A-Rod: Move case back to state
Alex Rodriguez wants his lawsuit against Major League Baseball and commissioner Bud Selig sent back to state court, and the sport said it will move to dismiss the case.
The feuding sides have filed paperwork explaining their intended motions.
MLB said the case should be heard in federal court because of provisions of the Labor Management Relations Act, known as Taft-Hartley. Rodriguez’s lawyers said that “contradicts the positions MLB repeatedly took before the Florida state court in the lawsuit it filed against Biogenesis of America” and accuses the sport of “a 180-degree turn.”
Rodriguez was suspended for 211 games by MLB in August for alleged violations of the sport’s drug agreement and labor contract. The New York Yankees third baseman was allowed to keep playing until arbitrator Fredric Horowitz decides a grievance filed by the players’ union to overturn the penalty.
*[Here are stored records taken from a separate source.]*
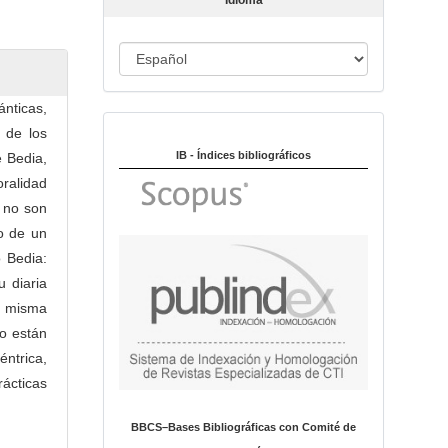
Idioma
c
u
I
l
o
d
i
ánticas,
Indexado en:
o
 de los
m
IB - Índices bibliográficos
 Bedia,
a
oralidad
e no son
o de un
o Bedia:
u diaria
a misma
no están
ntrica,
ácticas
BBCS–Bases Bibliográficas con Comité de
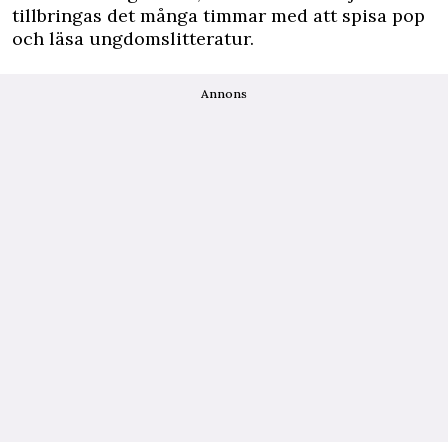
tillbringas det många timmar med att spisa pop
och läsa ungdomslitteratur.
Annons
Horowitz has presided over the hearings, which are scheduled to resume next Monday.
“Defendants have engaged in a systematic effort to destroy Mr. Rodriguez’s reputation, including by continually leaking false stories to the media about Mr. Rodriguez,” Rodriguez’s lawyers said, repeating allegations they have made several times.
MLB’s papers said Rodriguez’s “outrageous and illfounded allegations are utterly without merit [and] neither this court nor the state court can or should adjudicate those claims on the merits.”
MLB said the matter should be litigated under the arbitration procedure outlined in baseball’s labor contract.
A hearing before U.S. District Judge Lorna G. Schofield is scheduled for Jan. 23.